▸ **ABOUT THIS TASK**:
Output everything from the start of the items through the line containing "Reading left to right, what" as a JSON list of strings, one string per line, leaving out blank lines.

▸ **DATA RECORDS**:
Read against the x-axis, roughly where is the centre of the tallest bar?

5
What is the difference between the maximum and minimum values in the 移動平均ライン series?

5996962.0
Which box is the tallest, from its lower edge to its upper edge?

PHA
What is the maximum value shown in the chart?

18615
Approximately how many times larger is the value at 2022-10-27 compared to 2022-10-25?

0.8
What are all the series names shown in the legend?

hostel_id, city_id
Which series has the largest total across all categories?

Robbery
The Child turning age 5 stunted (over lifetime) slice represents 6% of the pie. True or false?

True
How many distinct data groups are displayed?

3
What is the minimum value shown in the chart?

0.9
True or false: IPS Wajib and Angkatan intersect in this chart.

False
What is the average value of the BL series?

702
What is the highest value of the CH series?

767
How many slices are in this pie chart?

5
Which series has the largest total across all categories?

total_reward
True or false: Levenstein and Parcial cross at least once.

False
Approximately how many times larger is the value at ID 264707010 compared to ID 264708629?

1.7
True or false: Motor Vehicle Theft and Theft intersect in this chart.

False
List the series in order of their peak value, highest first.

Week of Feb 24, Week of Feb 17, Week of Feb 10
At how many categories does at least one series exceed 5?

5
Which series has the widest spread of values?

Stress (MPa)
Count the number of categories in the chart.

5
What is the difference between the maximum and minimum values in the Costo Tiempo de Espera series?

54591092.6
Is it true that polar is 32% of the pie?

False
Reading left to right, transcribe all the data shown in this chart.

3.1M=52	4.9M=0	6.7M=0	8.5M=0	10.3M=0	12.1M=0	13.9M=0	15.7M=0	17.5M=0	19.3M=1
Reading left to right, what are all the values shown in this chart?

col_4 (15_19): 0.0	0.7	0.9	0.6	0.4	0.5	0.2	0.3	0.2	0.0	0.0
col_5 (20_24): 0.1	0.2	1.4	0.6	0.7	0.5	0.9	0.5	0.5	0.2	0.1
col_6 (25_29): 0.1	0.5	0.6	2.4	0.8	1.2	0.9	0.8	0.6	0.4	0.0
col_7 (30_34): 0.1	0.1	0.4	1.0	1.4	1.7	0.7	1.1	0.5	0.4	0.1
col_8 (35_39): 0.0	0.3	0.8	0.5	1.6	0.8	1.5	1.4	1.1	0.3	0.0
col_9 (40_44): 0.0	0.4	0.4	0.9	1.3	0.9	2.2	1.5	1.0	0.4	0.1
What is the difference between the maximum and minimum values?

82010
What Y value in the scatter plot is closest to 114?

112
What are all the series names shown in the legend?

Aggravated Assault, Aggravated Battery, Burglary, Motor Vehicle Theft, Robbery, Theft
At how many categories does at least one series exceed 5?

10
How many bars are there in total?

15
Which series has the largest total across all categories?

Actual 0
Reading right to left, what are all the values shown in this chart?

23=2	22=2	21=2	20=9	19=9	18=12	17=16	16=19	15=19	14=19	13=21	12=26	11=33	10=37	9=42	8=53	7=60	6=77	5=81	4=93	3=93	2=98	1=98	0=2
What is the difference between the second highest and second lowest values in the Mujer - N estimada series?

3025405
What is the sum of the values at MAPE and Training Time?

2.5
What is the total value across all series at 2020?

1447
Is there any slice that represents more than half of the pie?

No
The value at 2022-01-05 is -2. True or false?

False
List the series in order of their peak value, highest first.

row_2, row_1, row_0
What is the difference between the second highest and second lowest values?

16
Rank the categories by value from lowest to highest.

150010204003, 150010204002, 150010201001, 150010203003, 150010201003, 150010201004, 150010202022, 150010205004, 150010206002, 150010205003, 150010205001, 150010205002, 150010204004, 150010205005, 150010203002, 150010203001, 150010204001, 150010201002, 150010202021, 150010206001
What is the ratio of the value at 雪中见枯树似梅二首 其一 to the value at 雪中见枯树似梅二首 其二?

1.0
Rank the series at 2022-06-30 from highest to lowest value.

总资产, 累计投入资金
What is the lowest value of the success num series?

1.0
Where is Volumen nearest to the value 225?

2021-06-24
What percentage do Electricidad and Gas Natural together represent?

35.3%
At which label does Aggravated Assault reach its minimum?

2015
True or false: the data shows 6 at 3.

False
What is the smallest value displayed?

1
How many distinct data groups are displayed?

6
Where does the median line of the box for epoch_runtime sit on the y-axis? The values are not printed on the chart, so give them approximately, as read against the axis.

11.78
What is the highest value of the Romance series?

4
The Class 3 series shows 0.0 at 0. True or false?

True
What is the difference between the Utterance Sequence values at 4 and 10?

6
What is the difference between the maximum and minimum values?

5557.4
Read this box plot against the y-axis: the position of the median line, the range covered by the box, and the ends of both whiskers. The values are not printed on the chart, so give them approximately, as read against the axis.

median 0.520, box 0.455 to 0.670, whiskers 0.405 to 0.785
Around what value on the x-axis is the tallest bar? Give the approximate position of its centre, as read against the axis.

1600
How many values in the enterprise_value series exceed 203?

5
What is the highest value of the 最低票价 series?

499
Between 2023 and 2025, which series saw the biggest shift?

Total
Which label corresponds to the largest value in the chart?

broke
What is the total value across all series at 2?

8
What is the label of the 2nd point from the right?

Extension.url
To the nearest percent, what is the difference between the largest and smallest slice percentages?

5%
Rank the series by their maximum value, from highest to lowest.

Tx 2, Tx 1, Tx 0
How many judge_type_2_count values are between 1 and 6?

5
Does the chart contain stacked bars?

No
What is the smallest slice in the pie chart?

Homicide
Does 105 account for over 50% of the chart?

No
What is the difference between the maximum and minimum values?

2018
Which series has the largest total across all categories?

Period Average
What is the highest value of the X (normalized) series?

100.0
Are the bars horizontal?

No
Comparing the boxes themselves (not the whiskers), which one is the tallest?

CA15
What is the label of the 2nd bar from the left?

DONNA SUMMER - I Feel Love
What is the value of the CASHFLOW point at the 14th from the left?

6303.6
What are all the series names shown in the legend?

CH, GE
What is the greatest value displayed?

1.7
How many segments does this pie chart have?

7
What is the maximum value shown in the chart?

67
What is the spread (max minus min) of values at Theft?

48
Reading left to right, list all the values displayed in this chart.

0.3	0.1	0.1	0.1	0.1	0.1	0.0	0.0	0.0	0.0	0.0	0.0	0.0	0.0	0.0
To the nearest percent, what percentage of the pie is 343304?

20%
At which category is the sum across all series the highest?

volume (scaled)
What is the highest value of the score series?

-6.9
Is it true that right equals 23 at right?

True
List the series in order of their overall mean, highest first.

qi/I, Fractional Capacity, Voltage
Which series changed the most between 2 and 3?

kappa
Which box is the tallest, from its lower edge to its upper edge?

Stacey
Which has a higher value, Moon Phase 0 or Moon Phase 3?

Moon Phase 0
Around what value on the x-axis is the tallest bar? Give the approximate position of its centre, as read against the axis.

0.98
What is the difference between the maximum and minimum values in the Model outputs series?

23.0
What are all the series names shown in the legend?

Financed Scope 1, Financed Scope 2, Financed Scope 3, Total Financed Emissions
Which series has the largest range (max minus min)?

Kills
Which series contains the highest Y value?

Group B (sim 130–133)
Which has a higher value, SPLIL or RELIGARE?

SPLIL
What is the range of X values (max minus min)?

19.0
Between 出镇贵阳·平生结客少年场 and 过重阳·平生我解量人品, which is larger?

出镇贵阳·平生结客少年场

▸ **RESULT OF THIS TASK**:
[
  "Read against the x-axis, roughly where is the centre of the tallest bar?",
  "5",
  "What is the difference between the maximum and minimum values in the 移動平均ライン series?",
  "5996962.0",
  "Which box is the tallest, from its lower edge to its upper edge?",
  "PHA",
  "What is the maximum value shown in the chart?",
  "18615",
  "Approximately how many times larger is the value at 2022-10-27 compared to 2022-10-25?",
  "0.8",
  "What are all the series names shown in the legend?",
  "hostel_id, city_id",
  "Which series has the largest total across all categories?",
  "Robbery",
  "The Child turning age 5 stunted (over lifetime) slice represents 6% of the pie. True or false?",
  "True",
  "How many distinct data groups are displayed?",
  "3",
  "What is the minimum value shown in the chart?",
  "0.9",
  "True or false: IPS Wajib and Angkatan intersect in this chart.",
  "False",
  "What is the average value of the BL series?",
  "702",
  "What is the highest value of the CH series?",
  "767",
  "How many slices are in this pie chart?",
  "5",
  "Which series has the largest total across all categories?",
  "total_reward",
  "True or false: Levenstein and Parcial cross at least once.",
  "False",
  "Approximately how many times larger is the value at ID 264707010 compared to ID 264708629?",
  "1.7",
  "True or false: Motor Vehicle Theft and Theft intersect in this chart.",
  "False",
  "List the series in order of their peak value, highest first.",
  "Week of Feb 24, Week of Feb 17, Week of Feb 10",
  "At how many categories does at least one series exceed 5?",
  "5",
  "Which series has the widest spread of values?",
  "Stress (MPa)",
  "Count the number of categories in the chart.",
  "5",
  "What is the difference between the maximum and minimum values in the Costo Tiempo de Espera series?",
  "54591092.6",
  "Is it true that polar is 32% of the pie?",
  "False",
  "Reading left to right, transcribe all the data shown in this chart.",
  "3.1M=52\t4.9M=0\t6.7M=0\t8.5M=0\t10.3M=0\t12.1M=0\t13.9M=0\t15.7M=0\t17.5M=0\t19.3M=1",
  "Reading left to right, what are all the values shown in this chart?"
]